__TASK GOAL__
Repeat the listing word for word. Leave every picture out.

__DATA SHOWN__
*** Begin section ***

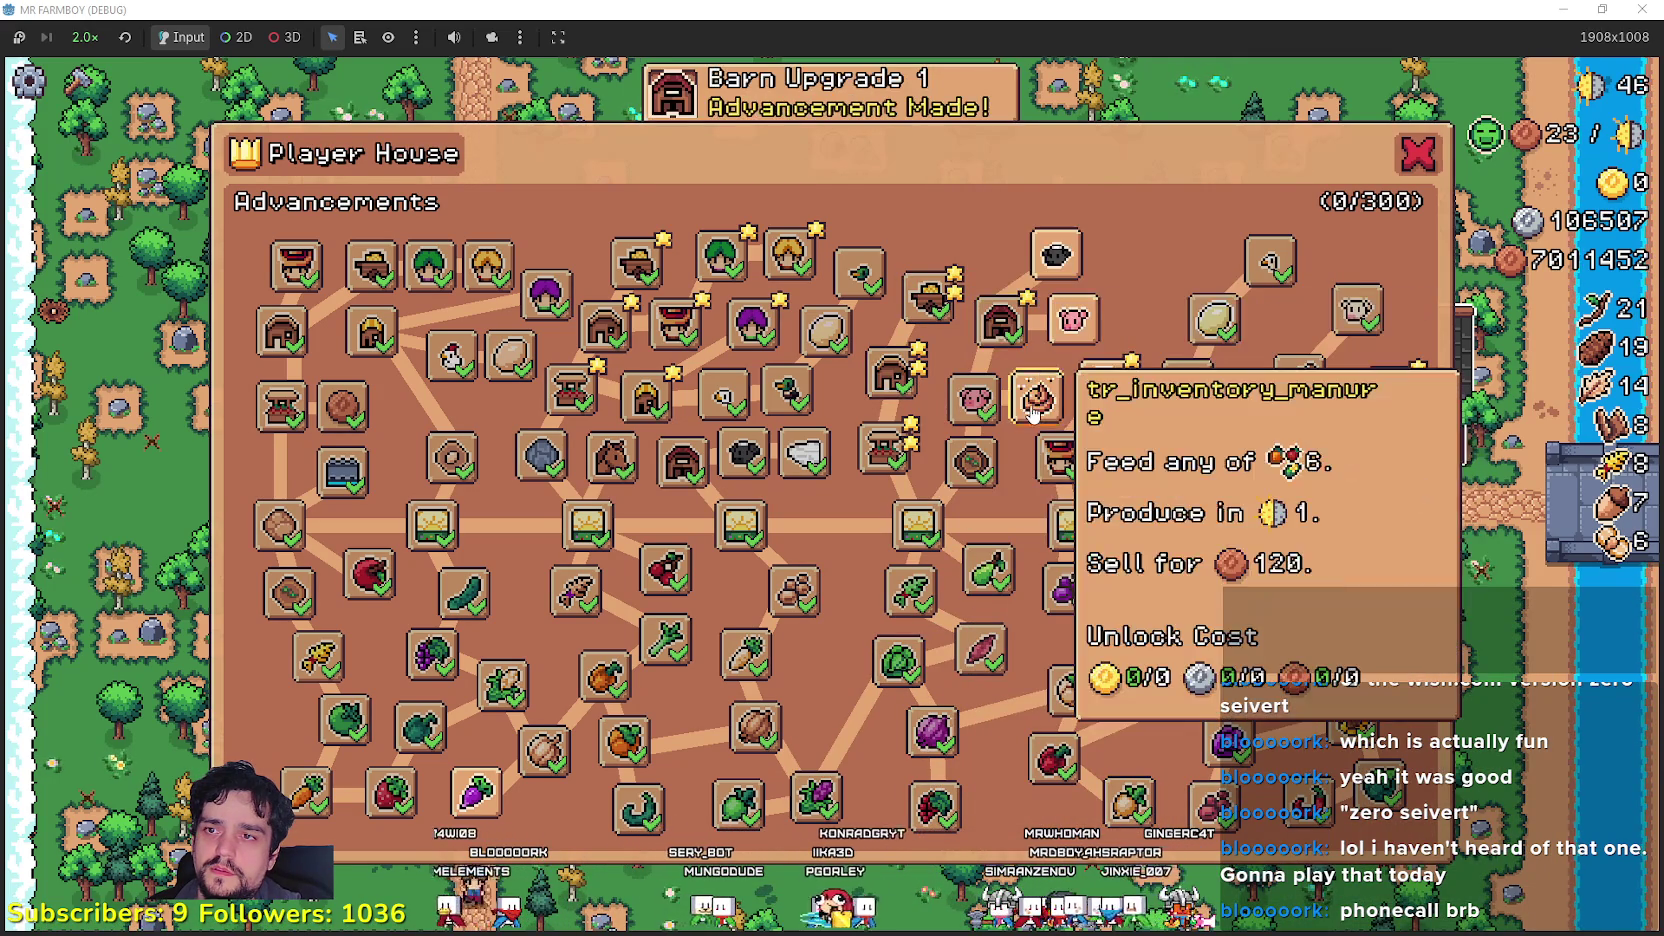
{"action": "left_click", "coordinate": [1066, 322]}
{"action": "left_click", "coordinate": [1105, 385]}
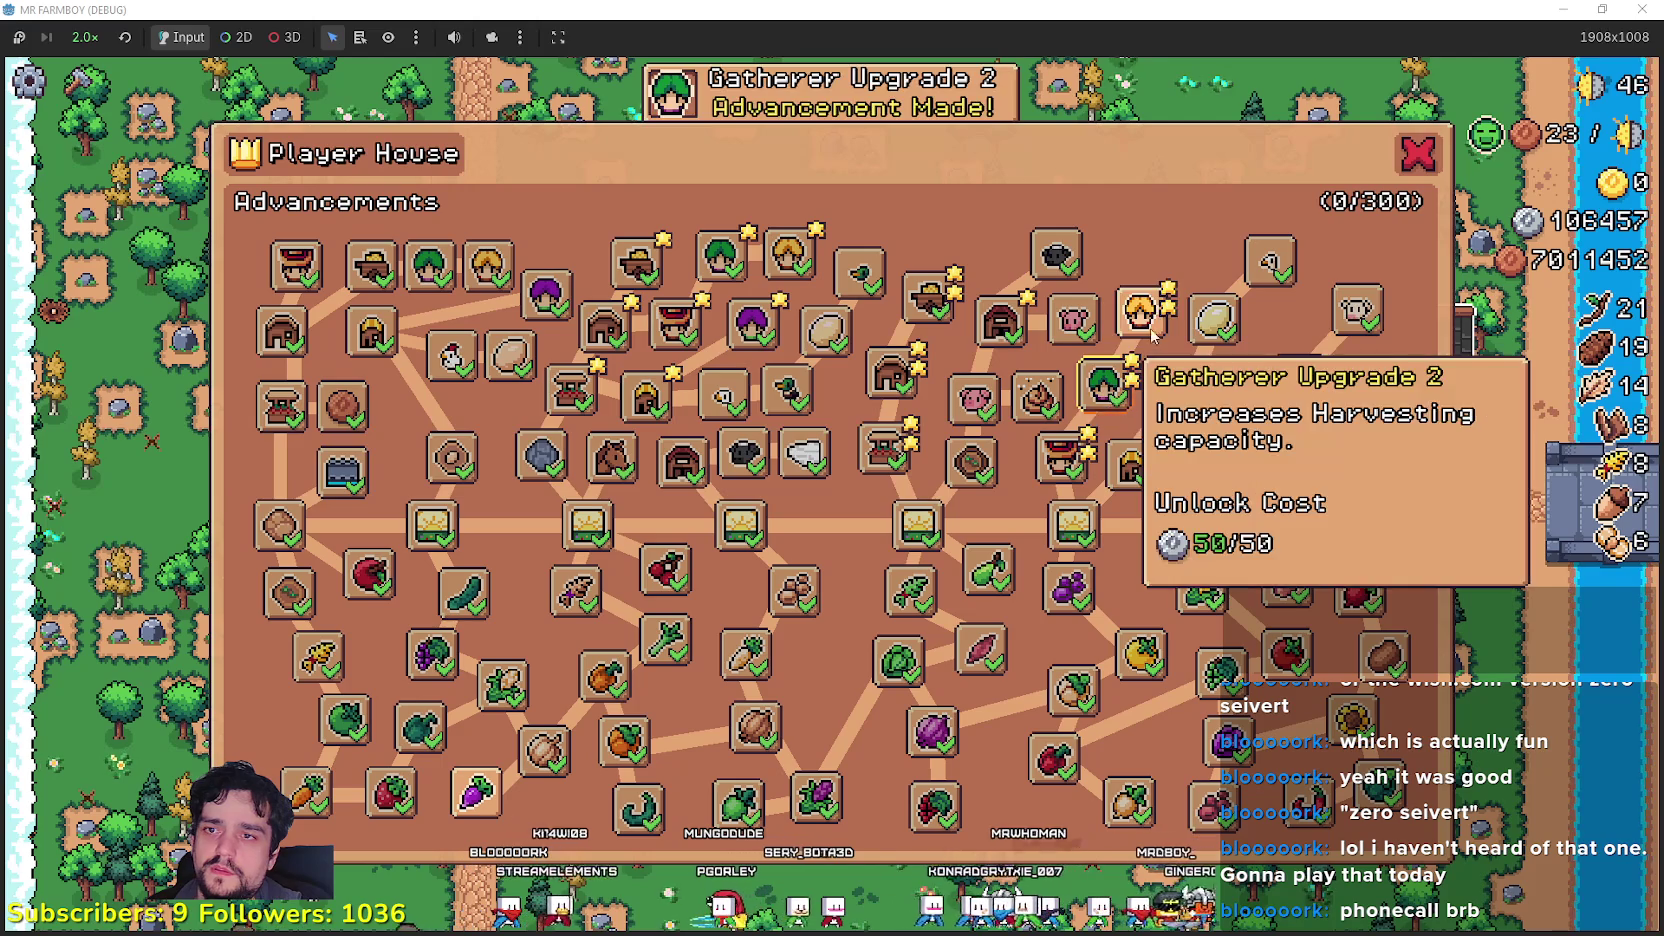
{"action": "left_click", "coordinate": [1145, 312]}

*** End section ***

__SOLUTION FOR THIS EXERCISE__
{"action": "left_click", "coordinate": [1066, 322]}
{"action": "left_click", "coordinate": [1105, 385]}
{"action": "left_click", "coordinate": [1145, 312]}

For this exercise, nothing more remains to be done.